When the Shuttle Was Young

By Gregory Curtis
From “Behind the Lines,” originally published in January 1984

The glory of the space program is that in fifty years we have gone from setting off rockets with matches to sending up laboratories where six men can live for ten days and return to Earth as gently as a jetliner pulls into DFW. The shuttle’s takeoff is an exhilarating spectacle because it is incontrovertible proof that all the problems that stood in its way were solved by human energy and intelligence.

Capitalizing on the Right Stuff

By Helen Thorpe
From “Can John Glenn Do It Again?,” originally published in October 1998

It is easy to understand why John Glenn wants to go back into space. But why would NASA, a multibillion-dollar agency with important things to do, want to send him? Like John Glenn, NASA itself longs for a return to its former glory days. Employees dream like fading starlets of future leading roles, above all, a manned mission to the Red Planet. Getting anybody there would be a monumental undertaking and would cost billions. How better to generate public support for such a quest than to remind the nation of the first time it fell head over heels for an astronaut? 

One Giant Step for Logistics

By Stephen Harrigan
From “Heaven & Earth,” originally published in April 2003

Spaceflight has changed in ways that have inevitably leached some of the glamour away. The shuttle is a vehicle less for exploratory voyaging than for near-shore exploitation of space. Its primary job these days is the servicing and maintenance of the International Space Station. Compared with the Niña, the Pinta, and the Santa María, the shuttle is more like a crew boat ferrying personnel and supplies to an offshore drilling platform.
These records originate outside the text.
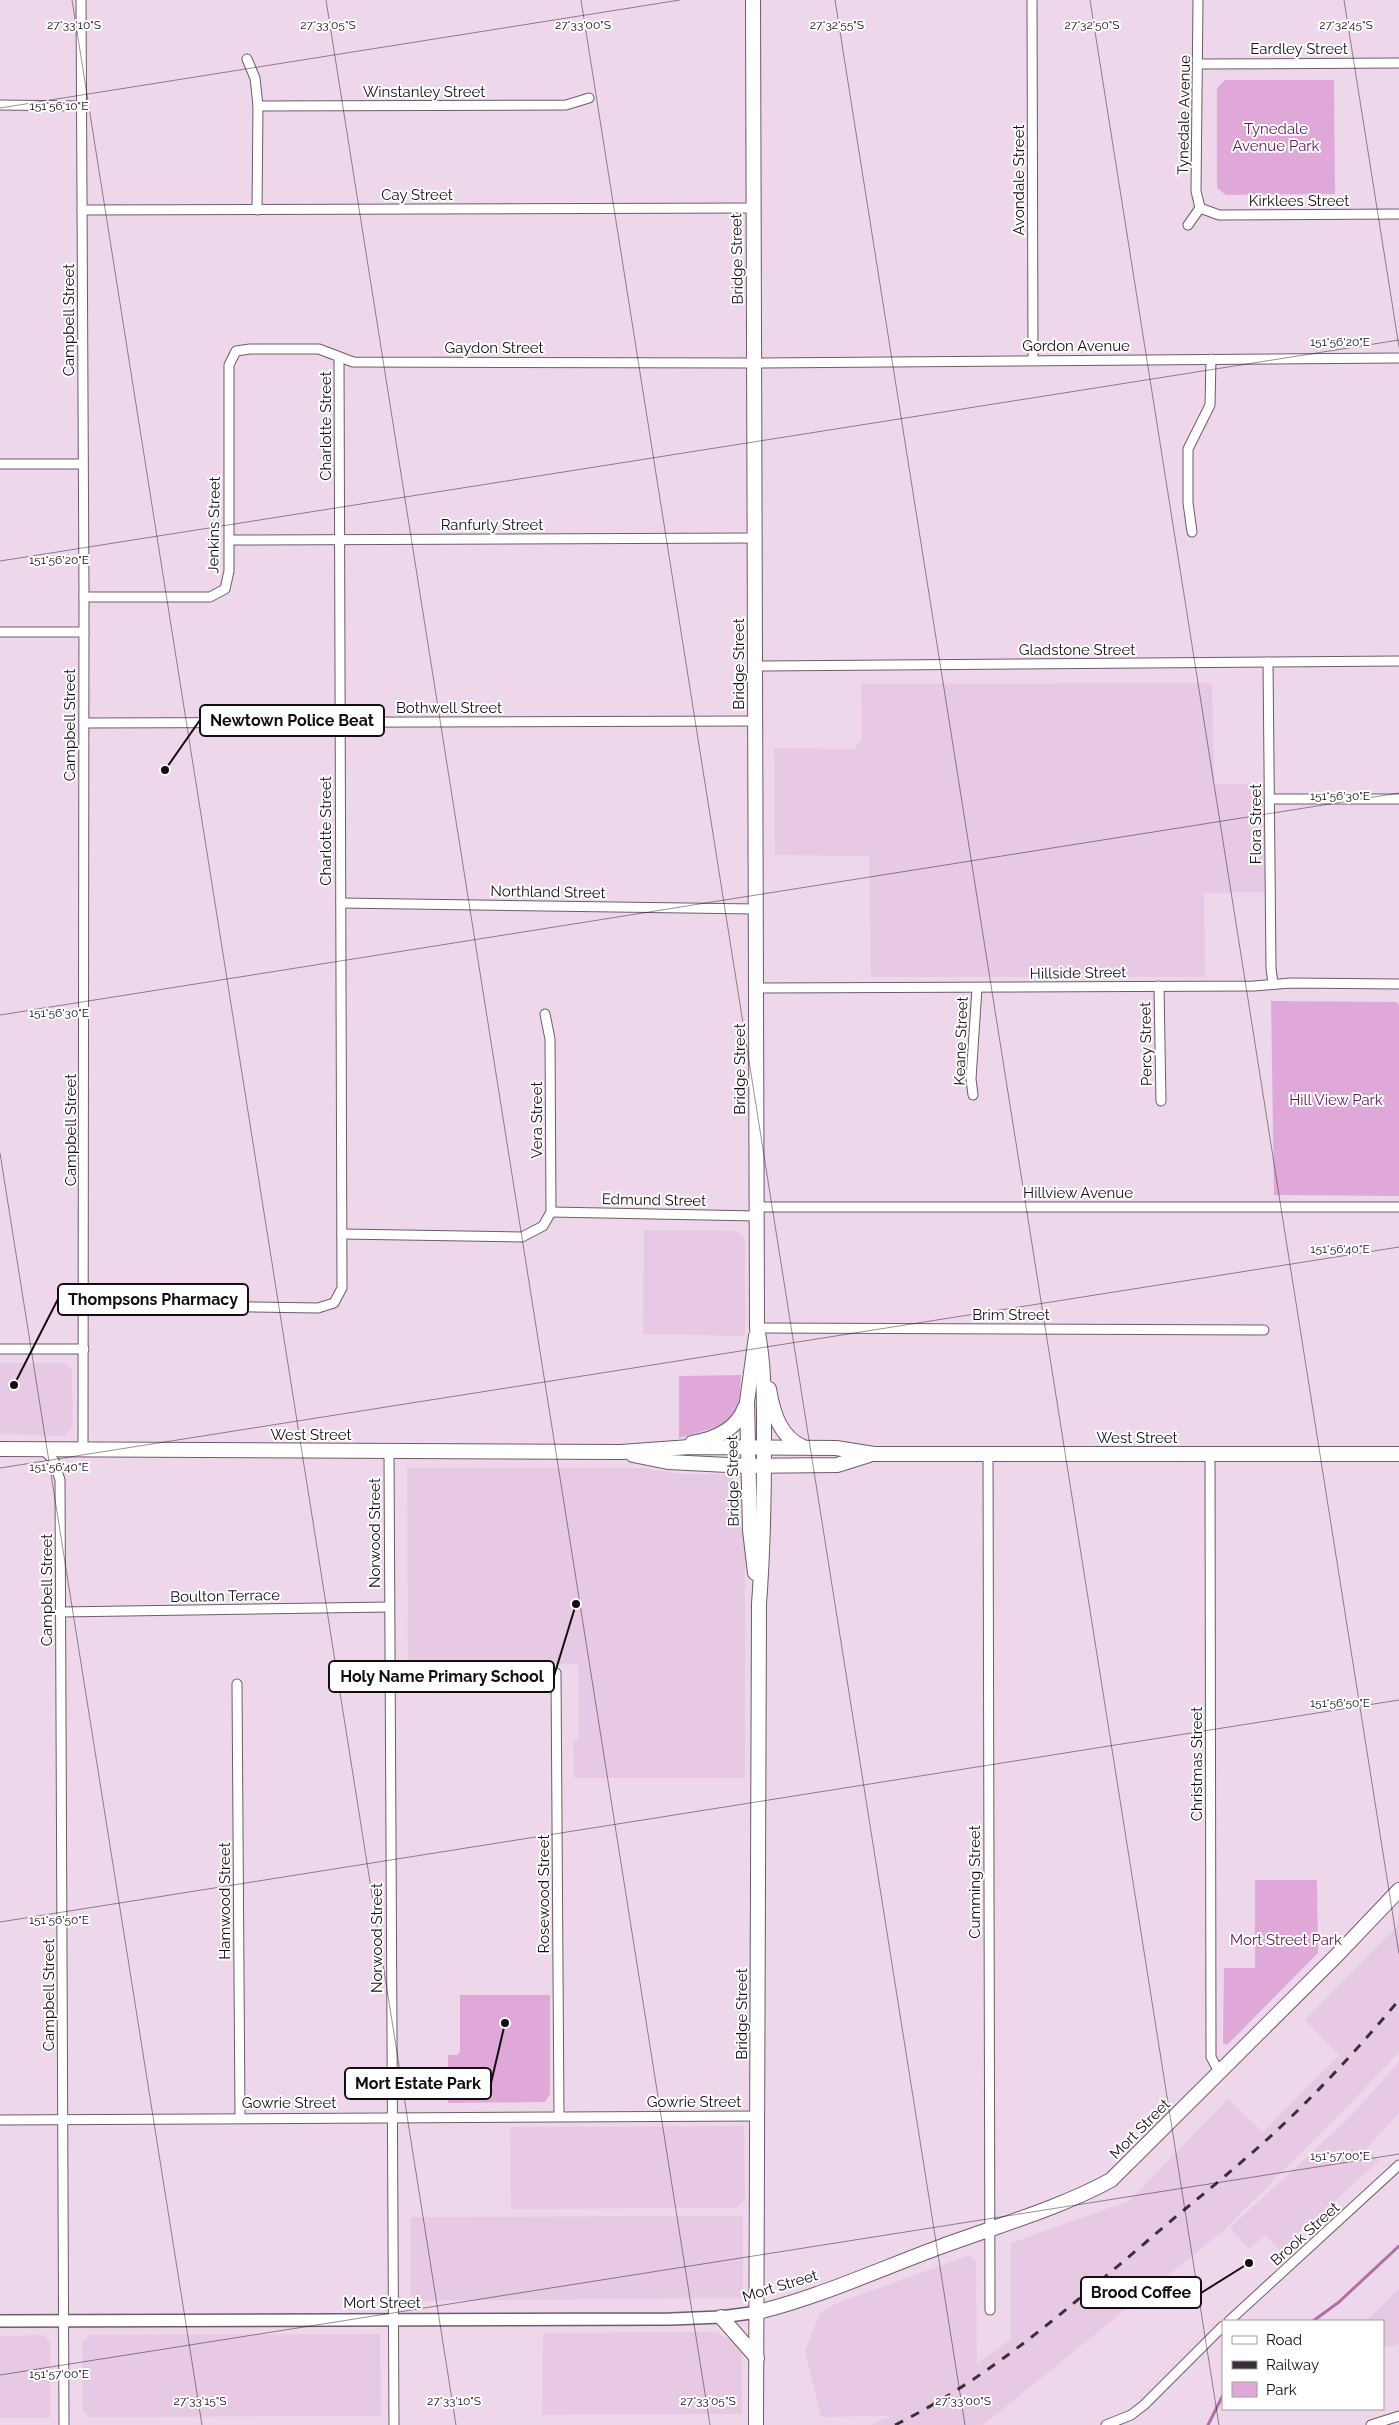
<svg xmlns="http://www.w3.org/2000/svg" width="1399" height="2425" viewBox="0 0 1399 2425" font-family="Raleway,sans-serif">
<style>
.built{fill:#e7c9e3}
.green{fill:#e0a8d9}
.lines{fill:none;stroke-linecap:round;stroke-linejoin:round}
.stream{stroke:#af70a7;stroke-width:3}
.minor-casing{stroke:#6f5b6d;stroke-width:11}
.tertiary-casing{stroke:#6f5b6d;stroke-width:14}
.primary-casing{stroke:#6f5b6d;stroke-width:16}
.minor{stroke:#fff;stroke-width:9}
.tertiary{stroke:#fff;stroke-width:11}
.primary{stroke:#fff;stroke-width:14}
.rail{stroke:#3b303a;stroke-width:3;stroke-dasharray:9 9;stroke-linecap:butt}
.ticks{fill:none;stroke:#150d14;stroke-width:1;stroke-opacity:0.45}
.labels{text-anchor:middle;stroke-width:4;stroke-linejoin:round;paint-order:stroke}
.street-label{font-size:15px;fill:#150d14;stroke:#fff}
.park-label{font-size:15px;fill:#62155d;stroke:#fff}
.ticks-label{font-size:12px;text-anchor:middle;fill:#150d14;stroke:#fff;stroke-width:4;stroke-linejoin:round;paint-order:stroke}
.leader{fill:none;stroke:#150d14;stroke-width:2}
.callout-dot{fill:#150d14;stroke:#fff;stroke-width:2}
.callout{fill:#fff;stroke:#150d14;stroke-width:2}
.callout-label{font-size:16px;text-anchor:middle;font-weight:bold;fill:#150d14}
</style>
<rect width="100%" height="100%" fill="#efd7eb"/>
<g class="built">
<polygon points="1212,683 1214,784 1264,784 1265,892 1204,893 1205,977 871,977 869,856 775,855 774,748 854,749 862,739 861,684"/>
<polygon points="644,1230 738,1231 745,1239 745,1336 643,1334"/>
<polygon points="0,1363 66,1363 72,1371 73,1426 64,1436 0,1434"/>
<polygon points="407,1468 645,1468 682,1474 725,1474 735,1479 739,1488 738,1515 745,1544 745,1778 574,1778 573,1743 579,1737 578,1664 549,1664 549,1671 408,1672"/>
<polygon points="1399,1924 1399,2052 1350,2104 1224,2230 983,2425 871,2425 890,2416 821,2417 805,2351 820,2313 835,2304 970,2255 976,2262 977,2364 1011,2339 1011,2243 1129,2201 1228,2099 1263,2132 1339,2055 1305,2020"/>
<polygon points="1399,2062 1399,2113 1366,2149 1379,2161 1280,2251 1265,2235 1249,2249 1230,2228 1352,2115"/>
<polygon points="744,2126 745,2199 737,2208 511,2209 510,2127"/>
<polygon points="743,2216 743,2298 411,2301 411,2217"/>
<polygon points="1399,2289 1399,2344 1383,2348 1383,2321 1366,2321"/>
<polygon points="716,2332 736,2343 742,2353 742,2414 542,2415 543,2333"/>
<polygon points="380,2334 381,2416 89,2417 83,2411 82,2342 90,2335"/>
<polygon points="44,2335 50,2343 50,2418 0,2418 0,2336"/>
</g>
<g class="green">
<polygon points="1225,80 1334,80 1335,194 1226,195 1217,188 1217,88"/>
<polygon points="1271,1001 1396,1002 1399,1005 1399,1196 1274,1195"/>
<polygon points="741,1375 739,1411 724,1425 679,1438 679,1376"/>
<polygon points="1255,1880 1317,1880 1318,1953 1227,2045 1223,2043 1224,1968 1255,1968"/>
<polygon points="460,1995 550,1995 550,2094 545,2102 448,2103 448,2055 458,2055 460,2051"/>
</g>
<g class="lines">
<g class="stream">
<polyline points="1313,2321 1339,2302 1399,2246"/>
<polyline points="1208,2425 1223,2395"/>
</g>
<g class="minor-casing">
<g id="minor">
<polyline points="81,0 84,597 83,1450"/>
<polyline points="1032,0 1033,360"/>
<polyline points="247,59 255,78 258,106"/>
<polyline points="1199,64 1399,63"/>
<polyline points="0,105 81,106"/>
<polyline points="1200,208 1219,215 1399,214"/>
<polyline points="82,210 752,208"/>
<polyline points="257,210 258,106 566,105 589,98"/>
<polyline points="1188,225 1200,208 1196,191 1198,0"/>
<polyline points="0,464 83,464"/>
<polyline points="1192,532 1188,503 1188,449 1210,405 1211,359"/>
<polyline points="230,540 755,538"/>
<polyline points="84,597 210,597 225,589 229,571 229,365 236,351 250,349 319,349 353,362 754,363 1399,358"/>
<polyline points="0,632 84,632"/>
<polyline points="1268,662 1271,968 1273,984"/>
<polyline points="755,666 1399,661"/>
<polyline points="84,723 755,721"/>
<polyline points="1270,799 1399,799"/>
<polyline points="341,903 756,909"/>
<polyline points="1159,986 1161,1101"/>
<polyline points="756,988 1254,986 1291,983 1399,984"/>
<polyline points="973,1095 971,1079 977,988"/>
<polyline points="757,1207 1399,1207"/>
<polyline points="551,1212 757,1216"/>
<polyline points="342,1234 522,1237 543,1226 551,1212 550,1039 545,1014"/>
<polyline points="85,1304 318,1308 334,1303 342,1288 339,357"/>
<polyline points="757,1328 1264,1330"/>
<polyline points="0,1349 84,1349"/>
<polyline points="44,1450 54,1461 60,1480 64,2425"/>
<polyline points="389,1452 394,2425"/>
<polyline points="988,1454 990,2310"/>
<polyline points="1210,1454 1211,2057 1219,2072"/>
<polyline points="61,1612 389,1607"/>
<polyline points="556,1673 559,2116"/>
<polyline points="237,1684 240,2117"/>
<polyline points="0,2120 759,2116"/>
<polyline points="1229,2321 1399,2165"/>
<polyline points="1106,2425 1131,2415 1144,2405 1223,2326"/>
<polyline points="1371,2425 1399,2416"/>
</g>
</g>
<g class="tertiary-casing">
<polyline id="tertiary" points="0,2321 671,2319 721,2317 758,2312"/>
</g>
<g class="primary-casing">
<g id="primary">
<path d="M753,0L757,1328C765,1367 764,1406 764,1446C764,1499 763,1551 759,1604L756,2425"/>
<path d="M769,1389C773,1413 780,1437 803,1447"/>
<path d="M692,1443C715,1439 737,1430 745,1407"/>
<polyline points="0,1449 621,1452 690,1447 836,1448 874,1454 1399,1454"/>
<polyline points="633,1455 668,1462 748,1466 837,1465 869,1455"/>
<polyline points="755,1573 750,1530 747,1402 756,1336"/>
<path d="M758,2312C819,2297 878,2270 937,2248C993,2227 1058,2209 1111,2180L1339,1953L1399,1890"/>
<polyline points="721,2317 757,2358"/>
</g>
</g>
<use href="#minor" class="minor"/>
<use href="#tertiary" class="tertiary"/>
<use href="#primary" class="primary"/>
<path class="rail" d="M895,2425C988,2379 1066,2310 1145,2243C1178,2214 1213,2187 1246,2158C1302,2110 1352,2056 1399,2000"/>
</g>
<path class="ticks" d="M72,0L456,2425M326,0L710,2425M581,0L965,2425M835,0L1219,2425M1090,0L1399,1954M1344,0L1399,347M0,108L680,0M0,561L1399,340M0,1015L1399,793M0,1153L202,2425M0,1468L1399,1247M0,1922L1399,1700M0,2375L1399,2154"/>
<g class="labels">
<g class="street-label">
<text x="1299" y="54">Eardley Street</text>
<text x="424" y="97">Winstanley Street</text>
<text transform="translate(1184 115) rotate(-89)" y="5">Tynedale Avenue</text>
<text transform="translate(1019 180) rotate(-90)" y="5">Avondale Street</text>
<text x="417" y="200">Cay Street</text>
<text x="1299" y="206">Kirklees Street</text>
<text transform="translate(737 259) rotate(-91)" y="5">Bridge Street</text>
<text transform="translate(69 320) rotate(-90)" y="5">Campbell Street</text>
<text x="1076" y="351">Gordon Avenue</text>
<text x="494" y="353">Gaydon Street</text>
<text transform="translate(326 426) rotate(-90)" y="5">Charlotte Street</text>
<text transform="translate(214 525) rotate(-89)" y="5">Jenkins Street</text>
<text x="492" y="530">Ranfurly Street</text>
<text x="1077" y="655">Gladstone Street</text>
<text transform="translate(739 664) rotate(-90)" y="5">Bridge Street</text>
<text x="449" y="713">Bothwell Street</text>
<text transform="translate(70 725) rotate(-90)" y="5">Campbell Street</text>
<text transform="translate(1256 824) rotate(-90)" y="5">Flora Street</text>
<text transform="translate(326 831) rotate(-90)" y="5">Charlotte Street</text>
<text transform="translate(548 892) rotate(1)" y="5">Northland Street</text>
<text transform="translate(1078 973) rotate(-1)" y="5">Hillside Street</text>
<text transform="translate(961 1041) rotate(-88)" y="5">Keane Street</text>
<text transform="translate(1146 1044) rotate(-91)" y="5">Percy Street</text>
<text transform="translate(740 1069) rotate(-90)" y="5">Bridge Street</text>
<text transform="translate(537 1120) rotate(-90)" y="5">Vera Street</text>
<text transform="translate(71 1130) rotate(-90)" y="5">Campbell Street</text>
<text x="1078" y="1198">Hillview Avenue</text>
<text transform="translate(654 1200) rotate(1)" y="5">Edmund Street</text>
<text x="1011" y="1320">Brim Street</text>
<text x="311" y="1440">West Street</text>
<text x="1137" y="1443">West Street</text>
<text transform="translate(733 1481) rotate(-91)" y="5">Bridge Street</text>
<text transform="translate(375 1533) rotate(-90)" y="5">Norwood Street</text>
<text transform="translate(47 1590) rotate(-90)" y="5">Campbell Street</text>
<text transform="translate(225 1596) rotate(-1)" y="5">Boulton Terrace</text>
<text transform="translate(1197 1764) rotate(-90)" y="5">Christmas Street</text>
<text transform="translate(975 1882) rotate(-90)" y="5">Cumming Street</text>
<text transform="translate(544 1894) rotate(-90)" y="5">Rosewood Street</text>
<text transform="translate(225 1901) rotate(-90)" y="5">Hamwood Street</text>
<text transform="translate(377 1938) rotate(-90)" y="5">Norwood Street</text>
<text transform="translate(49 1995) rotate(-90)" y="5">Campbell Street</text>
<text transform="translate(742 2014) rotate(-90)" y="5">Bridge Street</text>
<text x="694" y="2107">Gowrie Street</text>
<text x="289" y="2108">Gowrie Street</text>
<text transform="translate(1140 2129) rotate(-45)" y="5">Mort Street</text>
<text transform="translate(1305 2234) rotate(-42)" y="5">Brook Street</text>
<text transform="translate(780 2286) rotate(-17)" y="5">Mort Street</text>
<text x="382" y="2308">Mort Street</text>
</g>
<g class="park-label">
<text x="1276" y="134">Tynedale<tspan x="1276" dy="17">Avenue Park</tspan></text>
<text x="1336" y="1105">Hill View Park</text>
<text x="1286" y="1945">Mort Street Park</text>
</g>
</g>
<g class="ticks-label">
<text x="74" y="29">27°33'10"S</text>
<text x="328" y="29">27°33'05"S</text>
<text x="583" y="29">27°33'00"S</text>
<text x="837" y="29">27°32'55"S</text>
<text x="1346" y="29">27°32'45"S</text>
<text x="1092" y="29">27°32'50"S</text>
<text x="59" y="110">151°56'10"E</text>
<text x="1340" y="346">151°56'20"E</text>
<text x="59" y="564">151°56'20"E</text>
<text x="1340" y="800">151°56'30"E</text>
<text x="59" y="1017">151°56'30"E</text>
<text x="1340" y="1253">151°56'40"E</text>
<text x="59" y="1471">151°56'40"E</text>
<text x="1340" y="1707">151°56'50"E</text>
<text x="59" y="1924">151°56'50"E</text>
<text x="1340" y="2160">151°57'00"E</text>
<text x="59" y="2378">151°57'00"E</text>
<text x="200" y="2405">27°33'15"S</text>
<text x="454" y="2405">27°33'10"S</text>
<text x="708" y="2405">27°33'05"S</text>
<text x="963" y="2405">27°33'00"S</text>
</g>
<path class="leader" d="M165 770L200 720M14 1385L58 1299M576 1604L554 1676M505 2023L491 2083M1249 2263L1201 2293"/>
<g class="callout-dot">
<circle cx="165" cy="770" r="5"/>
<circle cx="14" cy="1385" r="5"/>
<circle cx="576" cy="1604" r="5"/>
<circle cx="505" cy="2023" r="5"/>
<circle cx="1249" cy="2263" r="5"/>
</g>
<g class="callout">
<rect x="200" y="705" width="184" height="31" rx="5"/>
<rect x="58" y="1284" width="190" height="31" rx="5"/>
<rect x="329" y="1661" width="225" height="31" rx="5"/>
<rect x="345" y="2068" width="146" height="31" rx="5"/>
<rect x="1081" y="2277" width="120" height="31" rx="5"/>
</g>
<g class="callout-label">
<text x="292" y="726">Newtown Police Beat</text>
<text x="153" y="1305">Thompsons Pharmacy</text>
<text x="442" y="1682">Holy Name Primary School</text>
<text x="418" y="2089">Mort Estate Park</text>
<text x="1141" y="2298">Brood Coffee</text>
</g>
<rect x="1222" y="2320" width="162" height="90" fill="#ffffff" stroke="#a19ea1"/>
<rect x="1232" y="2336" width="25" height="8" fill="#ffffff" stroke="#a19ea1"/>
<text x="1266" y="2345" font-size="15" fill="#150d14">Road</text>
<rect x="1232" y="2361" width="25" height="8" fill="#3b303a" stroke="#a19ea1"/>
<text x="1266" y="2370" font-size="15" fill="#150d14">Railway</text>
<rect x="1232" y="2382" width="25" height="15" fill="#e0a8d9" stroke="#a19ea1"/>
<text x="1266" y="2395" font-size="15" fill="#150d14">Park</text>
</svg>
When those supplies are unloaded in the weightlessness of space, astronauts, like grocery stockers, keep track of the inventory with bar code readers. In orbit, they receive a per diem of just $2.

The United Colors of NASA

By Al Reinert
From “The Last Blast,” originally published in April 2011

More than 350 people have now gone into space on the 133 space shuttle missions, and they represent our species probably better than we deserve. There have been female commanders and farmworker’s sons, schoolteachers, heart surgeons, senators, astronomers, biologists, geologists, psychologists, jet pilots, and enough engineers to construct a space station the size of a shopping mall. And that’s just the Americans. [They have been joined] over the years by the citizens of fifteen other countries, from Mexico and Switzerland to Israel, Japan, and Saudi Arabia, men and women who took salsa music and sashimi into outer space and gave other cultures a taste of the dream.